The Paris Masters was blown wide open on Friday when both Rafael Nadal and Roger Federer pulled out of their quarter-finals with injuries.
Second seeded Federer was the first to go, announcing that he would not be able to take his place on the center court as planned against James Blake. Top seed Nadal did see some action shortly afterward, but promptly withdrew with an injury to his right knee after dropping the first set 1-6 to Russia’s Nikolay Davydenko.
It was a double body blow for the prestigious tournament, which has been hit by a rash of injury withdrawals in recent years.
PHOTO: AFP
In the day’s opening quarter-final, Andy Murray’s hopes of making tennis history by winning three consecutive Masters Series titles were wrecked by an outstanding David Nalbandian. The defending champion from Argentina won their quarter-final tie 7-6 (7/3), 6-3, producing the best tennis of the week as his love affair with Paris in the autumn continued.
The shocks of the day, however, concerned Federer and Nadal, who had been seeded to face off in today’s final in what would have been their first meeting on court since their epic Wimbledon clash in July.
The second seed, who has never won a tournament in Paris, strained his back going for a shot in his opening match on Wednesday against Sweden’s Robin Soderling and it came back overnight on Thursday to haunt him. It was the first time in his career that Federer had been forced to withdraw from a tournament after it had started and it will cast doubts over whether he will be able to defend his Masters title in Shanghai starting in nine days time.

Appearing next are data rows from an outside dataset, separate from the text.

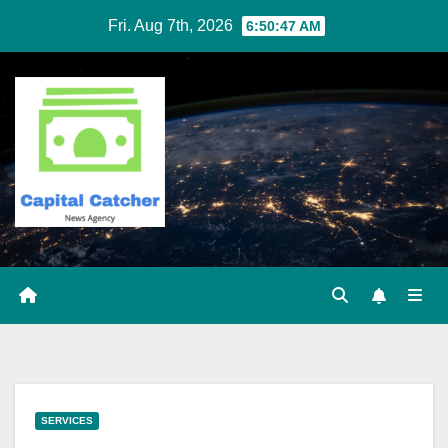
Skip
Fri. Aug 7th, 2026
6:50:48 AM
to
content
SERVICES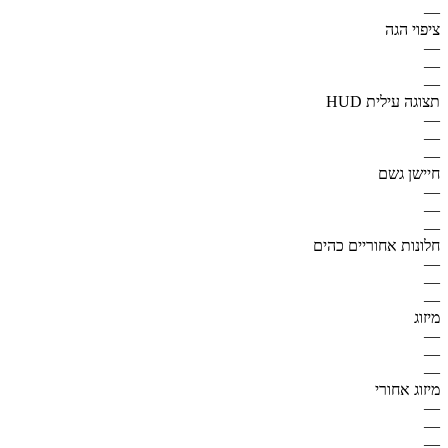
—
ציפוי הגה
—
—
—
תצוגה עילית HUD
—
—
—
חיישן גשם
—
—
—
חלונות אחוריים כהים
—
—
—
מיזוג
—
—
—
מיזוג אחורי
—
—
—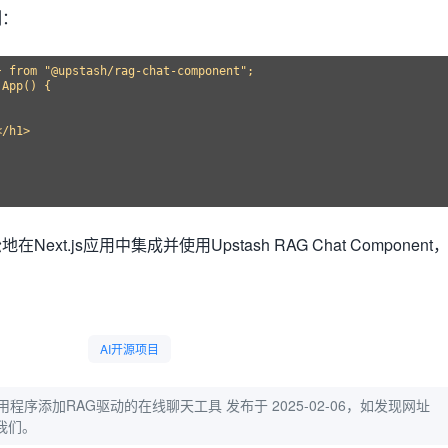
例：
 from "@upstash/rag-chat-component";

App() {

/h1>

xt.js应用中集成并使用Upstash RAG Chat Component
AI开源项目
js应用程序添加RAG驱动的在线聊天工具
发布于 2025-02-06，如发现网址
我们。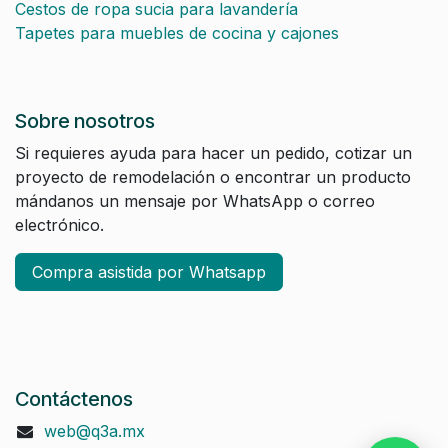
Cestos de ropa sucia para lavandería
Tapetes para muebles de cocina y cajones
Sobre nosotros
Si requieres ayuda para hacer un pedido, cotizar un
proyecto de remodelación o encontrar un producto
mándanos un mensaje por WhatsApp o correo
electrónico.
Compra asistida por Whatsapp
Contáctenos
web@q3a.mx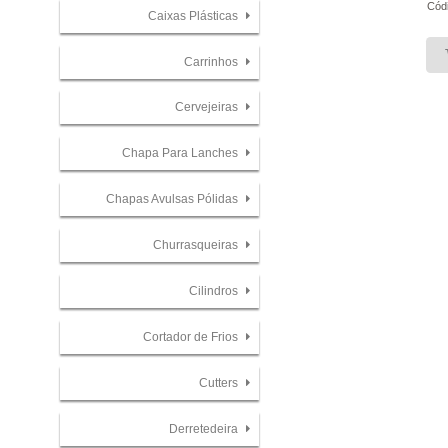
Cód
Caixas Plásticas
Carrinhos
Cervejeiras
Chapa Para Lanches
Chapas Avulsas Pólidas
Churrasqueiras
Cilindros
Cortador de Frios
Cutters
Derretedeira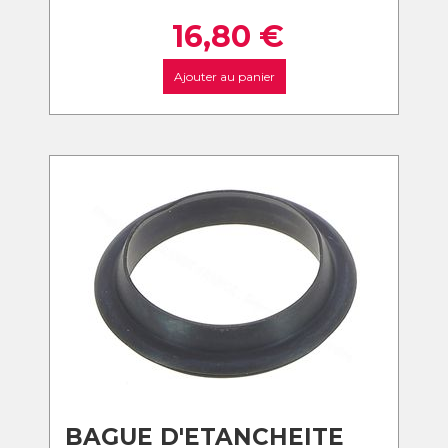
16,80
€
Ajouter au panier
BAGUE D'ETANCHEITE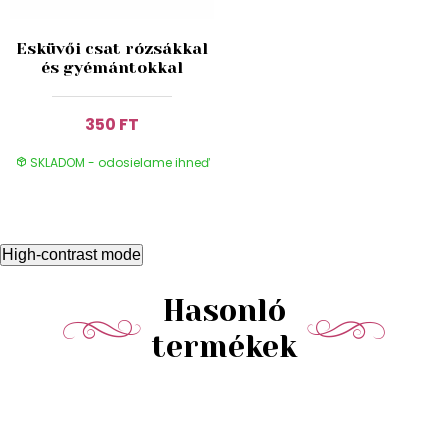
Esküvői csat rózsákkal
és gyémántokkal
350 FT
SKLADOM - odosielame ihneď
High-contrast mode
Hasonló
termékek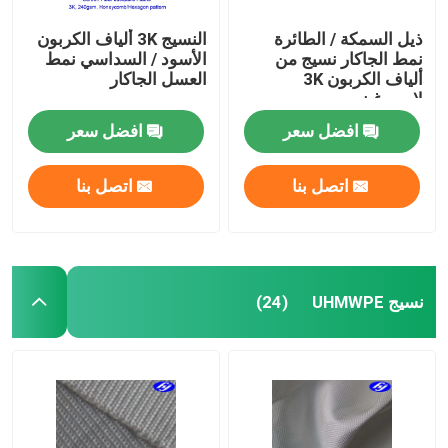
ذيل السمكة / الطائرة
النسيج 3K ألياف الكربون
نمط الجاكار نسيج من
الأسود / السداسي نمط
ألياف الكربون 3K
العسل الجاكار
لامبورغيني
افضل سعر
افضل سعر
اتصل بنا
اتصل بنا
نسيج UHMWPE
(24)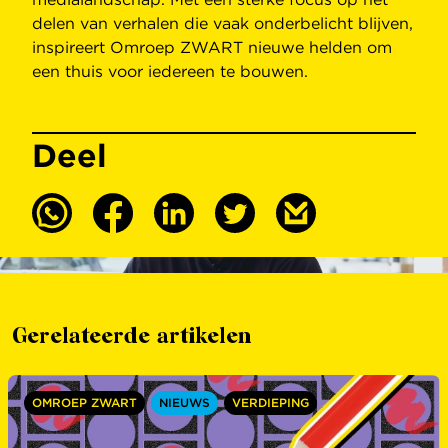
delen van verhalen die vaak onderbelicht blijven,
inspireert Omroep ZWART nieuwe helden om
een thuis voor iedereen te bouwen.
Deel
Gerelateerde artikelen
OMROEP ZWART
NIEUWS
VERDIEPING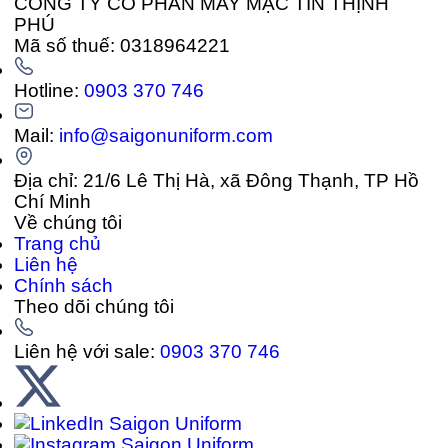
CÔNG TY CỔ PHẦN MAY MẶC TÍN THỊNH
PHÚ
Mã số thuế: 0318964221
Hotline:
0903 370 746
Mail:
info@saigonuniform.com
Địa chỉ: 21/6 Lê Thị Hà, xã Đông Thạnh, TP Hồ
Chí Minh
Về chúng tôi
Trang chủ
Liên hệ
Chính sách
Theo dõi chúng tôi
Liên hệ với sale:
0903 370 746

“I’d had a bad back for a couple of days — it came about against Soderling [on Wednesday] — went away for the next match against Cilic, but came back during that match and hasn’t gone away since,” he said. “With overnight painkillers you sort of get over it, but I just can’t play the way it is right now. Hopefully it will be fine for Shanghai.”

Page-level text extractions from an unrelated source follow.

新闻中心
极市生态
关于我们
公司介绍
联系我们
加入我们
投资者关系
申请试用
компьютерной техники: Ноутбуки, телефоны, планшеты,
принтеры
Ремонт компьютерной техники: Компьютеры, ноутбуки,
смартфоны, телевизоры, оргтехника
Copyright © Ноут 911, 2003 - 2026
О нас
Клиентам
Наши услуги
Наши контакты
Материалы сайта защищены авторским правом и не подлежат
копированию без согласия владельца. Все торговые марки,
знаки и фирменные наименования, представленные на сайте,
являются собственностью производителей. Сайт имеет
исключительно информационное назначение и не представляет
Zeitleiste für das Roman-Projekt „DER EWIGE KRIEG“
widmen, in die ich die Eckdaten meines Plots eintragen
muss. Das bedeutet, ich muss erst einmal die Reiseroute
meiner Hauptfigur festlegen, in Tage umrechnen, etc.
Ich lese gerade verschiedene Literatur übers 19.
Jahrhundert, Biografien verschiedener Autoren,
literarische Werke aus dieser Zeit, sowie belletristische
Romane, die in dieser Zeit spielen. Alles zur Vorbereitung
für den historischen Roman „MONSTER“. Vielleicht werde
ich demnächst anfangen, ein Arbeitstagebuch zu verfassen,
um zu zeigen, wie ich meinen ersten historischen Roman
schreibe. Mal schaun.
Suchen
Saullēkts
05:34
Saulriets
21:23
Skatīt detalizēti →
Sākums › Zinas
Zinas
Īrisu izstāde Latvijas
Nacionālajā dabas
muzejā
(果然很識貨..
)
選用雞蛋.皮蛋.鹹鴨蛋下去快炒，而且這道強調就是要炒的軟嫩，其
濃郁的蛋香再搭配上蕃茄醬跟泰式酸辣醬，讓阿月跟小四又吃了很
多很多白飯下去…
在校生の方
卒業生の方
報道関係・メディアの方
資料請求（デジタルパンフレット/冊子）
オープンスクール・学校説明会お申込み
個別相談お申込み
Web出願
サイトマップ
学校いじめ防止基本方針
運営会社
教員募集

The withdrawal improves Blake’s chances of reaching the Masters finals and he now goes on to play Jo-Wilfried Tsonga for a place in the final following the Frenchman’s 5-7, 6-4, 7-6 (7/5) victory over Andy Roddick of the US in the late match.
It was in the second set that Tsonga showed courage, saving at least 10 break points. Roddick got a break of service ahead in the third set, but Tsonga once more came back to take the victory.

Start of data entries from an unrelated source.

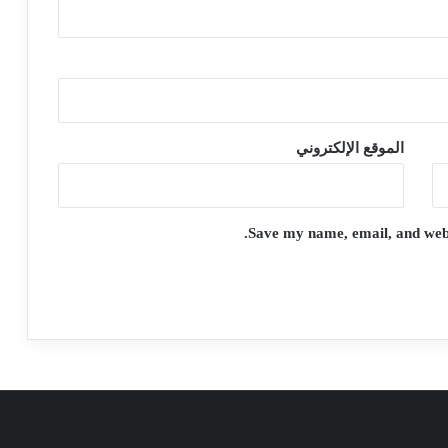
الموقع الإلكتروني
Save my name, email, and websi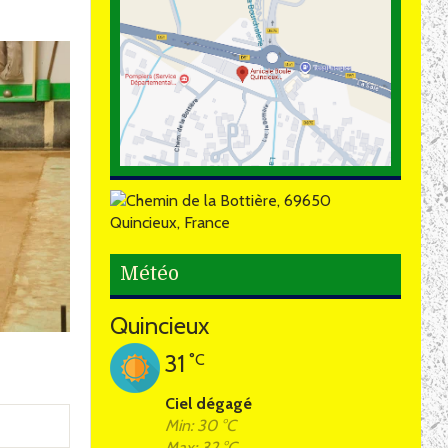
Météo
Quincieux
31
°C
Ciel dégagé
Min: 30 °C
Max: 32 °C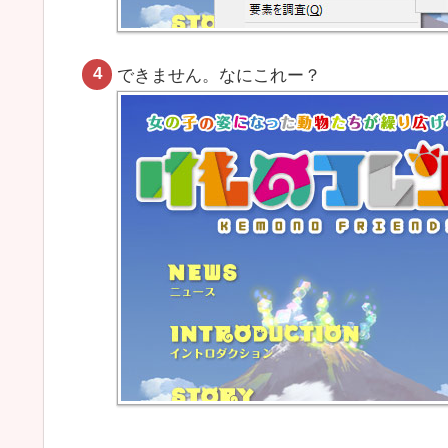
できません。なにこれー？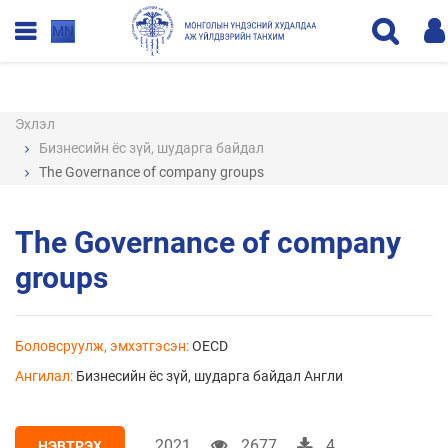
MN
Эхлэл
Бизнесийн ёс зүй, шударга байдал
The Governance of company groups
The Governance of company
groups
Боловсруулж, эмхэтгэсэн:
OECD
Ангилал:
Бизнесийн ёс зүй, шударга байдал
Англи
2021
2677
4
НЭВТРЭХ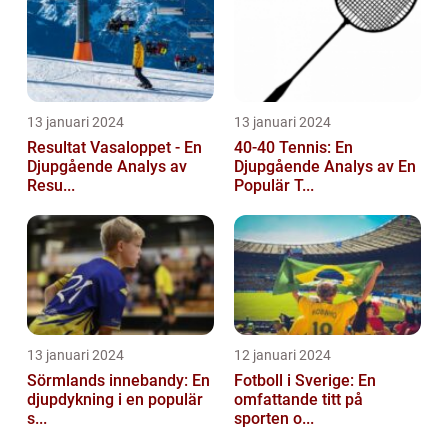
13 januari 2024
13 januari 2024
Resultat Vasaloppet - En
40-40 Tennis: En
Djupgående Analys av
Djupgående Analys av En
Resu...
Populär T...
13 januari 2024
12 januari 2024
Sörmlands innebandy: En
Fotboll i Sverige: En
djupdykning i en populär
omfattande titt på
s...
sporten o...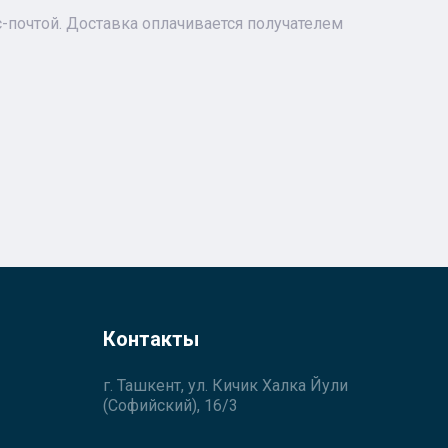
почтой. Доставка оплачивается получателем
Контакты
г. Ташкент, ул. Кичик Халка Йули
(Софийский), 16/3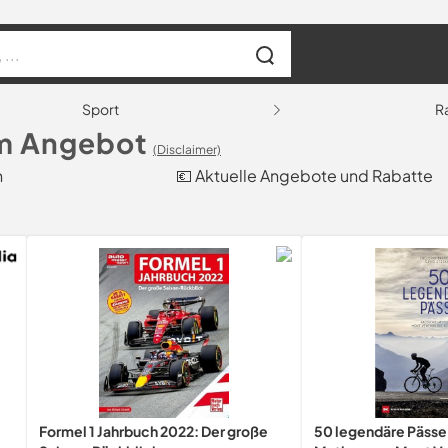
Sport
R
im Angebot
(Disclaimer)
h
💶 Aktuelle Angebote und Rabatte
Formel 1 Jahrbuch 2022: Der große
50 legendäre Pässe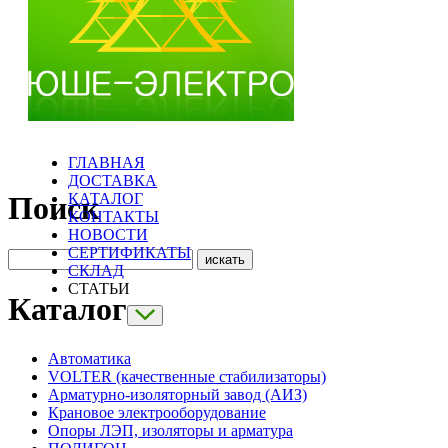
ГЛАВНАЯ
ДОСТАВКА
КАТАЛОГ
Поиск
КОНТАКТЫ
НОВОСТИ
СЕРТИФИКАТЫ
СКЛАД
СТАТЬИ
Каталог
Автоматика
VOLTER (качественные стабилизаторы)
Арматурно-изоляторный завод (АИЗ)
Крановое электрооборудование
Опоры ЛЭП, изоляторы и арматура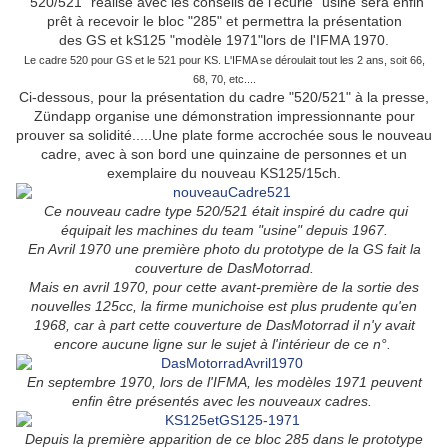
"520/521" réalisé avec les conseils de l'écurie "usine"sera enfin
prêt à recevoir le bloc "285" et permettra la présentation
des GS et kS125 "modèle 1971"lors de l'IFMA 1970.
Le cadre 520 pour GS et le 521 pour KS. L'IFMA se déroulait tout les 2 ans, soit 66,
68, 70, etc....
Ci-dessous, pour la présentation du cadre "520/521" à la presse,
Zündapp organise une démonstration impressionnante pour
prouver sa solidité.....Une plate forme accrochée sous le nouveau
cadre, avec à son bord une quinzaine de personnes et un
exemplaire du nouveau KS125/15ch.
Ce nouveau cadre type 520/521 était inspiré du cadre qui
équipait les machines du team "usine" depuis 1967.
En Avril 1970 une première photo du prototype de la GS fait la
couverture de DasMotorrad.
Mais en avril 1970, pour cette avant-première de la sortie des
nouvelles 125cc, la firme munichoise est plus prudente qu'en
1968, car à part cette couverture de DasMotorrad il n'y avait
encore aucune ligne sur le sujet à l'intérieur de ce n°.
En septembre 1970, lors de l'IFMA
, les modèles 1971 peuvent
enfin être présentés
a
vec les nouveaux cadres
.
Depuis la première apparition de ce bloc 285 dans le prototype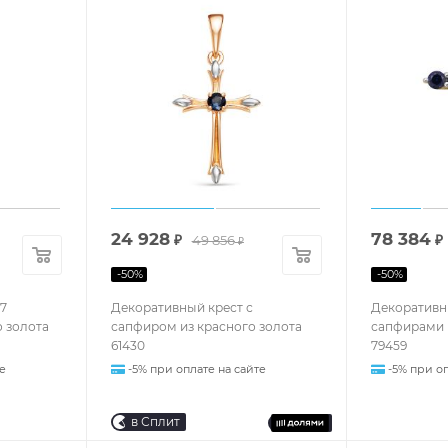
24 928
78 384
₽
49 856
₽
₽
-
50
%
-
50
%
17
Декоративный крест с
Декоративны
 золота
сапфиром из красного золота
сапфирами 
61430
79459
е
-5% при оплате на сайте
-5% при оп
в Сплит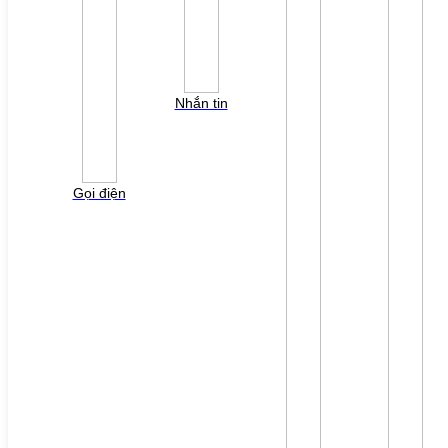
Nhắn tin
Gọi điện
+
View nhanh
Cảm biến tiệm cận Autonics
PRCML18-8DP – Cảm biến tiệm cận loại hình trụ Autonics
1.000
VNĐ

“Thanks to everyone for having supported me right to the end,” Tsonga told the crowd afterward.
To go to Shanghai, starting on Nov. 9, Tsonga must beat Blake and hope that Nalbandian loses to Davydenko in the other semi-final, or Tsonga must beat Nalbandian in the final to get his ticket to China.
Nadal said that he had felt a pain in his knee at the start of the tournament and that it had got worse on Thursday.
“Today [Friday] when I wake up I feel it a lot,” he said. “I had no power in my right leg for play with the backhand and I was never going to win a match like this. Hopefully I will be fine for Shanghai, but you never know.”
Nalbandian played some of the best tennis of his career at this same tournament last year, defeating both Federer and Nadal in straight sets on his way to clinching back-to-back Masters titles. And the Paris air appears to have lifted his spirits again as he saw off Murray, who had won the last two ATP tournaments in Madrid and St Petersburg and who had a chance here to become the first man to win three consecutive Masters Series titles after Cincinnati and Madrid.
Nalbandian broke first in the fourth game of the first set to lead 3-1, but he promptly gave that back in the following game with some sloppy play. A tired-looking Murray was hanging on grimly and took the set into a tie-break, but he fell quickly behind in that and never looked like turning the tables as he has done so often in recent games. Nalbandian jumped out into a 2-0 lead in the second set, only for Murray to get back on level terms again, but when the 21-year-old Scot dropped his serve again in the next game the writing was clearly on the wall.
“The standard of points was excellent,” Murray said. “I am obviously disappointed to lose, but I’m glad that I played against a guy as good as him and it took him playing a great match to beat me. The tie-break I didn’t serve particularly well. That was probably the one thing that cost me the first set.”
Nalbandian, who next plays Nikolay Davydenko, agreed that it been “a great match.”